I’m not saying Wenger definitely needs to be sacked, but he has to change the way he’s doing things. He should allow Steve Bould or Martin Keown or Tony Adams or whoever to have more control over the defensive areas of the team, and he should stop worrying about balancing the books by selling players every summer. The fact is, he has more control than anyone at the club, so why focus the blame away from him? After all, no one focuses attention away from the success he brought us in the past – the highs and the lows are all his doing. He just needs to rediscover the methods that brought that early success.

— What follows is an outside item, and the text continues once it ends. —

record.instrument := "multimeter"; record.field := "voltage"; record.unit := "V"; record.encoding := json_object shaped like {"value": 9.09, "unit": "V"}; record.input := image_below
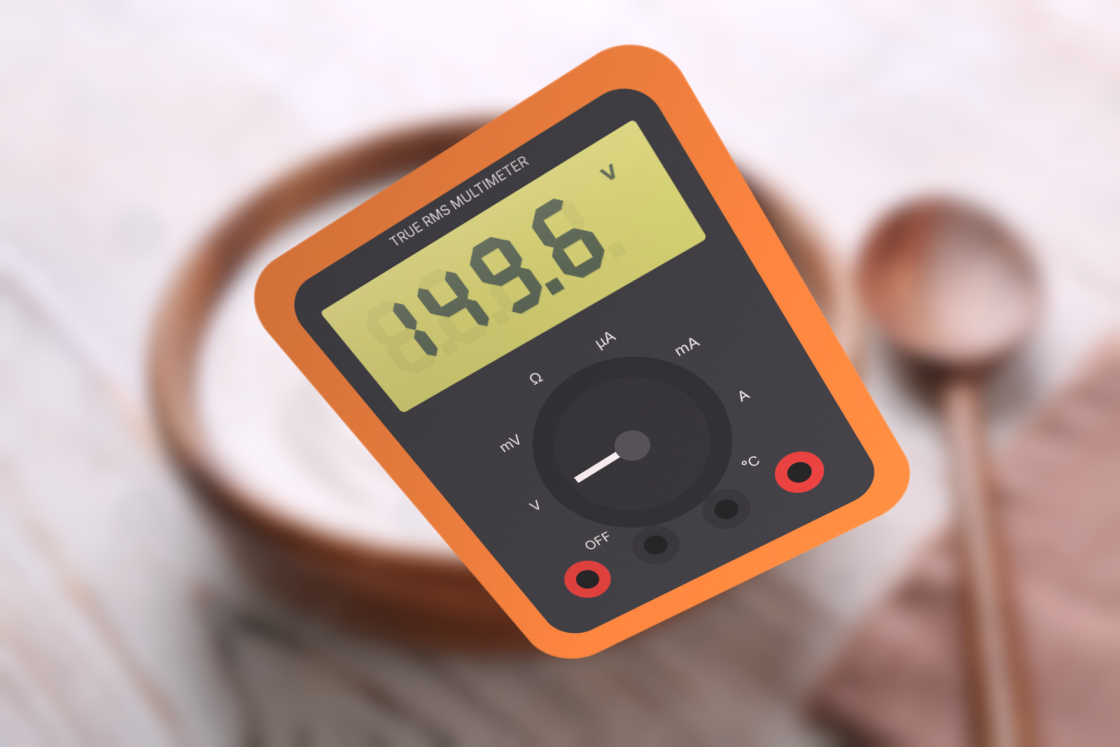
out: {"value": 149.6, "unit": "V"}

Sadly, I don’t see that happening, which is why my preference would be for him to be replaced. And if you’re one of those fans who thinks there’s no one out there who could possibly do as good a job as Wenger then you’re ignoring what’s right in front of you. Roberto Di Matteo came in for half a season at Chelsea and won the Champions League in his first attempt (after they couldn’t defend to save their lives under AVB – same players, different manager = different results, see where I’m going with this?). The young and inexperienced Antonio Conte won the league unbeaten with Juventus last season in his first year with the club. Jurgen Klopp has done great work with Borussia Dortmund with less money than us. There are a lot of talented managers out there who I’m fairly sure could get more out of this talented squad than Wenger is doing at the moment. And it is the manager who is at the heart of the club, nobody else.